Des rénovations successives ont néanmoins conduit à une transformation du paysage urbain des Minguettes. Bien sûr, les grandes tours s’amoncellent toujours sur ses collines, mais le renouveau et la modernité sont indéniables. Et aujourd’hui, à force d’un travail acharné et d’un projet cohérent de la maire Michelle Picard, les Minguettes ont changé de visage.

Le temps du renouveau. Ou presque.

A partir de 2002, Jean-Louis Borloo, alors ministre du travail, met en place l’ANRU (Agence nationale pour la rénovation urbaine), qui finance à hauteur de 90% la construction de logements, d’infrastructures publiques et d’aménagements urbains. Couplés aux politiques urbaines de la Mairie de Vénissieux, les résultats sont probants.

De nouveaux logements sociaux ont été construits, contemporaines et souvent aux normes HQE (Haute qualité environnementale). Il y a également des pavillons à taille humaine, comme ceux derrière l’avenue Jean Cagne, avec un loyer de 7,50 euros par m². Ou encore rue de la Démocratie, avec des logements en locatif social avec loyer libre. « Ce qui est important, c’est que ce sont les Vénissians qui s’y installent », se félicite Michèle Picard. En effet, le plan urbanisme prend en compte les populations et continue la construction de logements sociaux. « D’anciens Vénissians reviennent habiter sur le plateau », souligne la maire. Le centre commercial Vénissy, aujourd’hui en ruine, va être remplacé par 75 logements sociaux et des commerces aux pieds des immeubles, pour une plus grande proximité. Le projet est d’aérer et d’ouvrir l’espace, avec la construction de nouvelles voiries entre les bâtiments.

Le plan d’urbanisme comprend l’implantation d’équipements publics à vocation culturelle, pour donner « un caractère plus urbain au plateau », dixit la Maire : La rénovation de l’école de Musique Weiner et l’extension et la modernisation du cinéma Gérard Philippe sur l’îlot cerisier, pôle culturel bénéficiant d’un positionnement géographique central, tendent vers un rayonnement dépassant les frontières des Minguettes. « Ce sont des personnes des alentours, de Feyzin, qui viennent au Cinéma », ajoute l’élue. « Un pari réussi, car ça permet de casser les préjugés ». Une réussite, qui profite à la population et à l’image du quartier.

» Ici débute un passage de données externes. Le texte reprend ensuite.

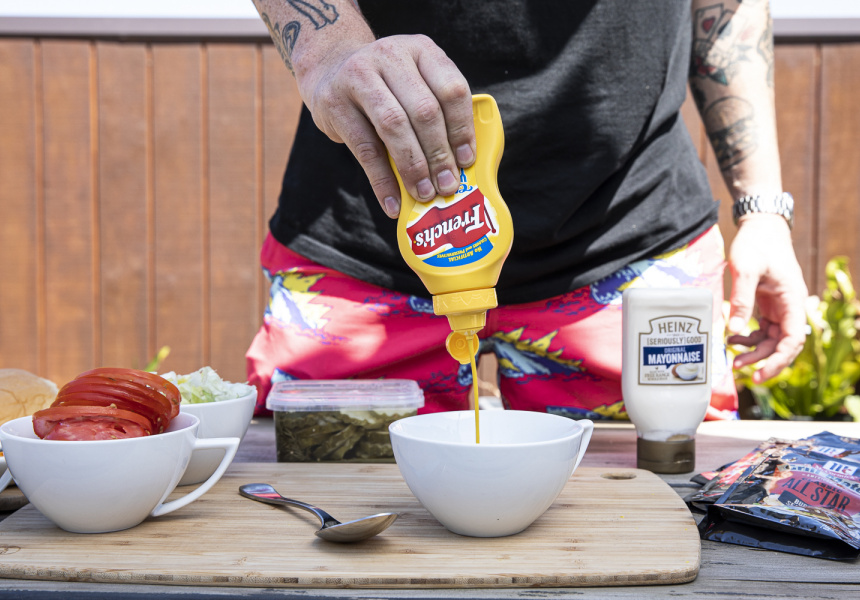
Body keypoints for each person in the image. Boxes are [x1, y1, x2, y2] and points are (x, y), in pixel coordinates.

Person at [246, 0, 808, 421]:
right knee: (319, 513)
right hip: (364, 244)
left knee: (655, 508)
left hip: (628, 246)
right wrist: (328, 47)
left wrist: (761, 208)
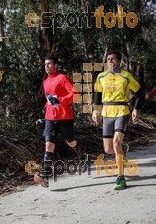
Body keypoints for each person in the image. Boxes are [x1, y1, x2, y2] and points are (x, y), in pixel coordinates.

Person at [92, 51, 143, 190]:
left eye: (113, 59)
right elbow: (97, 96)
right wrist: (96, 111)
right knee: (108, 149)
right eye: (108, 59)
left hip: (122, 111)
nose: (110, 61)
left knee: (116, 144)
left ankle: (120, 177)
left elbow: (139, 94)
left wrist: (136, 109)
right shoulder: (101, 76)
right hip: (107, 113)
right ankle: (123, 151)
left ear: (119, 61)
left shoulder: (126, 76)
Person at [34, 56, 86, 187]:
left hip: (64, 116)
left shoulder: (62, 78)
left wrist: (61, 100)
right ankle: (45, 176)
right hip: (50, 118)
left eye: (49, 64)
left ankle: (82, 155)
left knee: (70, 141)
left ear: (56, 65)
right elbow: (49, 100)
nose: (46, 66)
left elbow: (75, 94)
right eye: (45, 64)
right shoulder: (45, 82)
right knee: (49, 145)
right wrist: (43, 113)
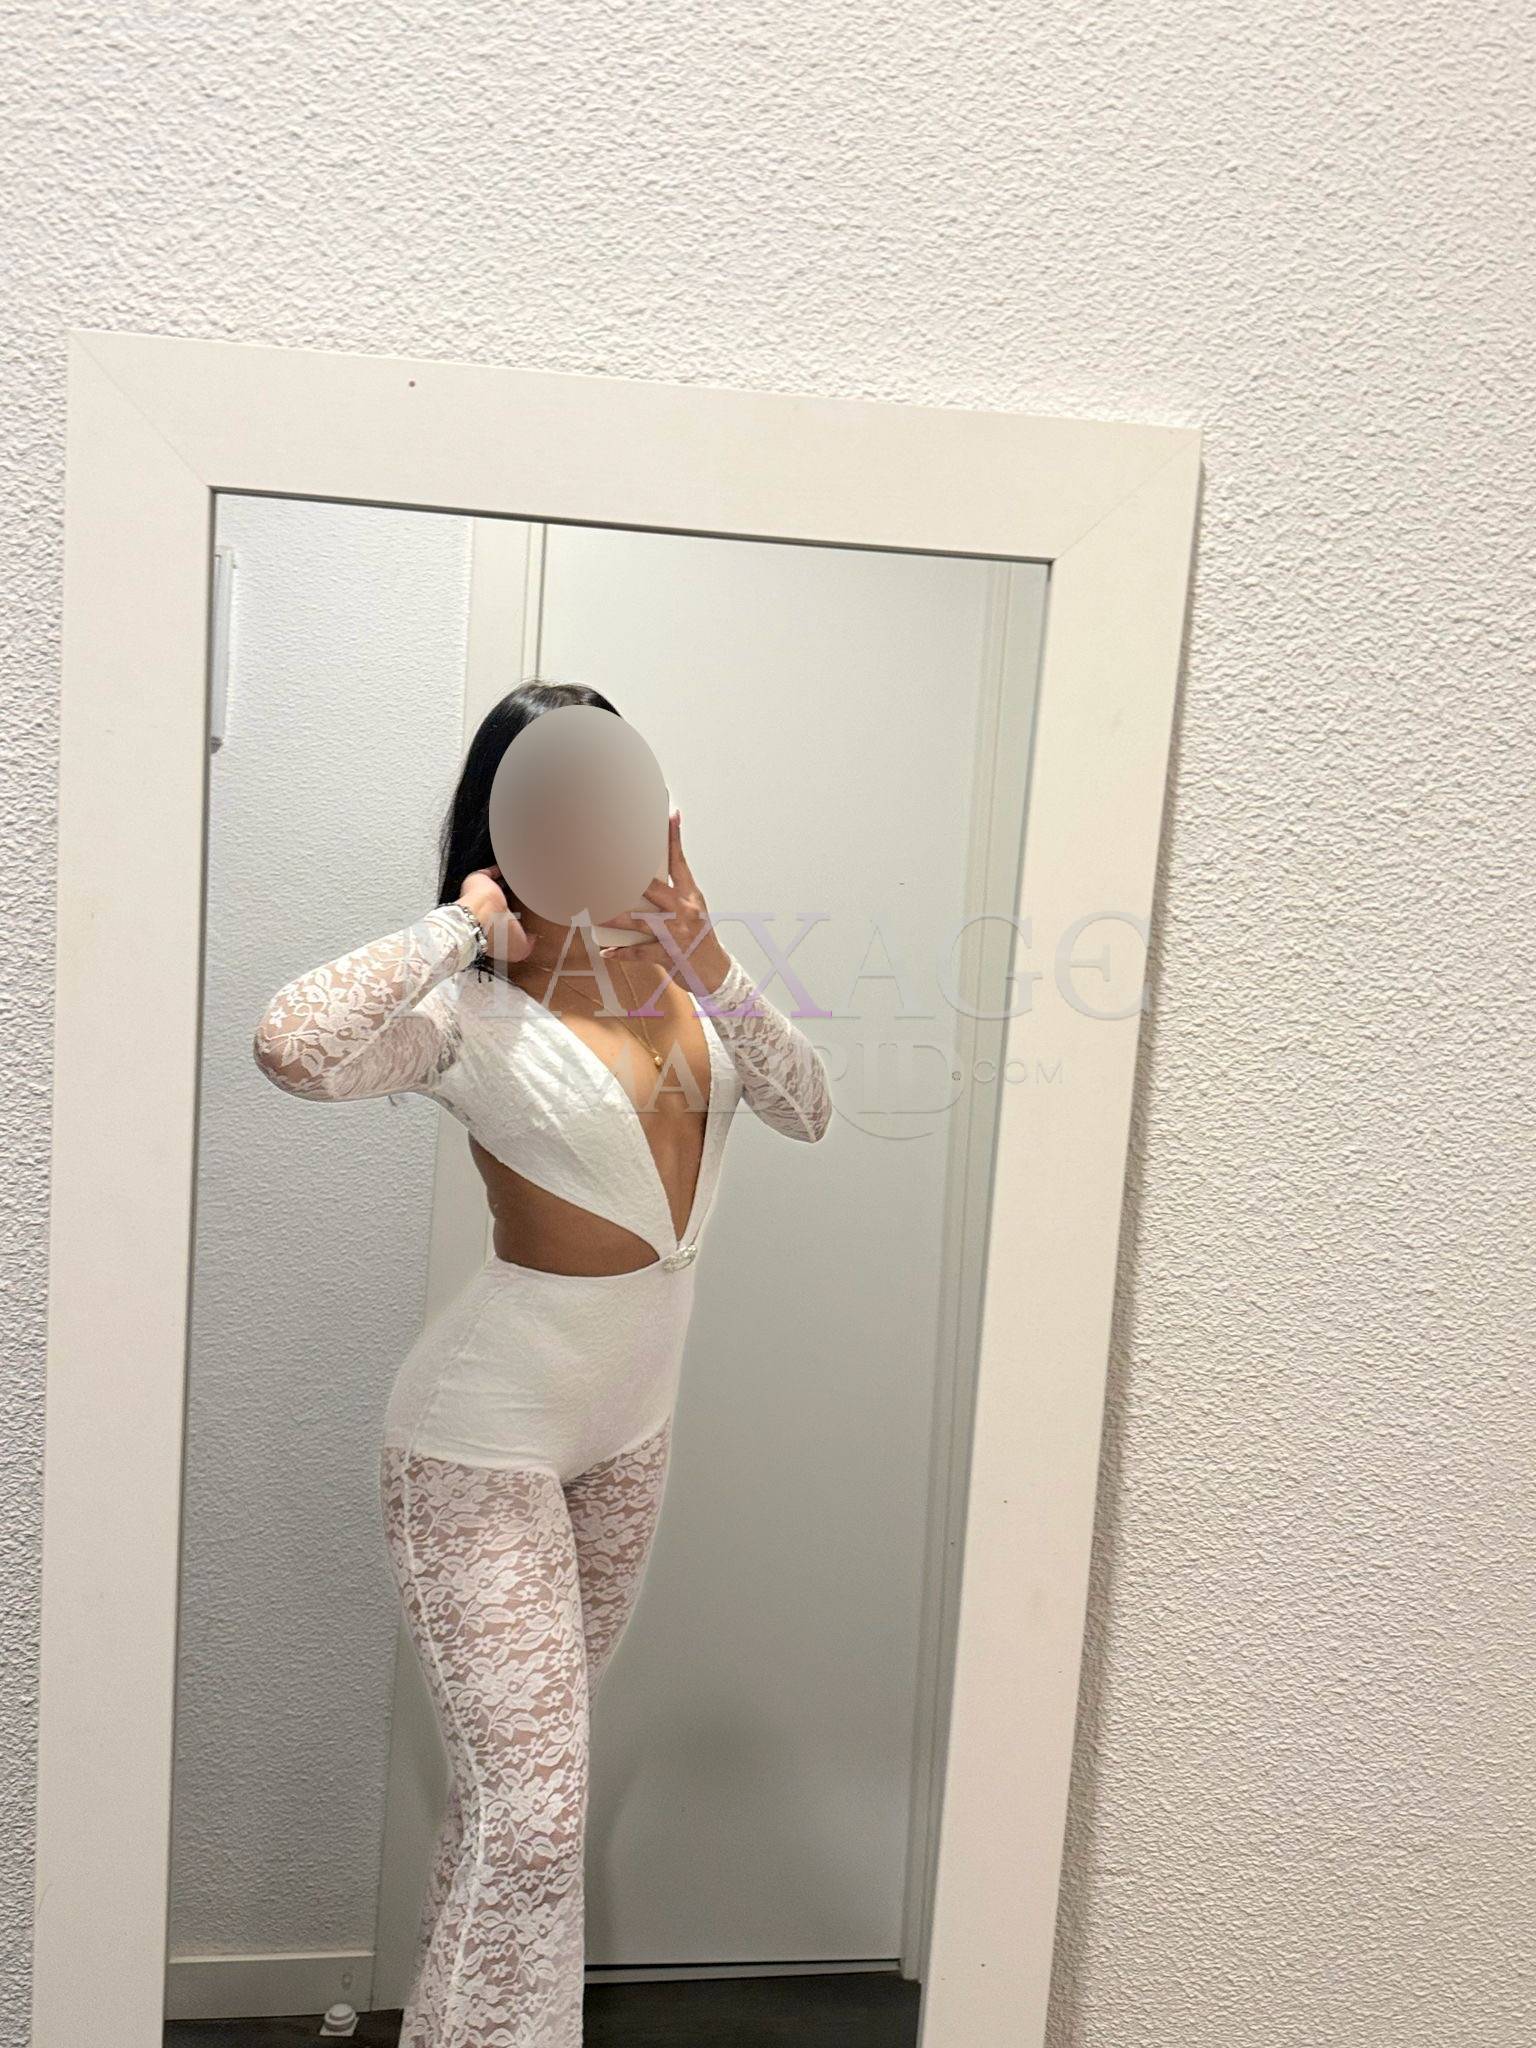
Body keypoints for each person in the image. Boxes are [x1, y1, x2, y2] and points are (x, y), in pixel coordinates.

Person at [250, 681, 832, 2048]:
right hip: (479, 1444)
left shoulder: (693, 986)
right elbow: (292, 1045)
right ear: (507, 822)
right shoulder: (471, 1012)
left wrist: (712, 959)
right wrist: (461, 924)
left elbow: (809, 1107)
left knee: (512, 1809)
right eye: (553, 800)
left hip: (628, 1436)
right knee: (538, 1815)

Les Fêtes escales, festival vénissian, s’installent également sur le plateau. Il y a aussi l’Institut Bioforce, une association humanitaire, qui propose des formations aux jeunes. « Un élément moteur dans le quartier, qui contribue à l’animation du quartier », précise la mairesse.

Le désenclavement du plateau a été rendu possible, grâce à la mise en service du tramway T4 en 2009, un réel outil d’aménagement urbain : « Le logement social et l’urbanisme ne font pas tout, la mixité sociale ne sera pas renforcée, si tout cet ensemble n’est pas inséré dans un maillage toujours aussi dense de services publics de proximité », explique Mme Picard.

Faciliter la création d’entreprises est aussi un des projets. Avec le dispositif Zone franche urbaine, créé en janvier 2004, les entreprises qui s’installent aux Minguettes ou dans d’autres zones de Vénissieux, bénéficient d’exonérations d’impôts. La pépinière le Pyramidion accueille aujourd’hui une vingtaine d’entreprises.

D’autres indicateurs restent toutefois obstinément au rouge. Le taux de chômage chez les jeunes atteint 40%, soit presque le double de la moyenne nationale. Entre 2006 et 2010, l’échec scolaire et la délinquance ont augmenté. Alors que Vénissieux compte 53% de ménages imposés, aux Minguettes ce taux retombe à 37,5%. Et Vénissieux, tout en étant la troisième ville de l’agglomération lyonnaise, est également la plus pauvre.

Un renouveau à demi-teinte donc, car les plaies ne sont pas tout à fait cicatrisées. « La lame de fond du capitalisme financier [...] font de nos bassins d’emplois des terres sinistrées », justifie Michelle Picard. Pas de quoi décourager l’élue communiste : « Nous devons continuer à faire preuve d’audace, d’imagination, de modernité, de courage aussi, car c’est dans les quartiers populaires que se joue en priorité l’avenir de notre République ».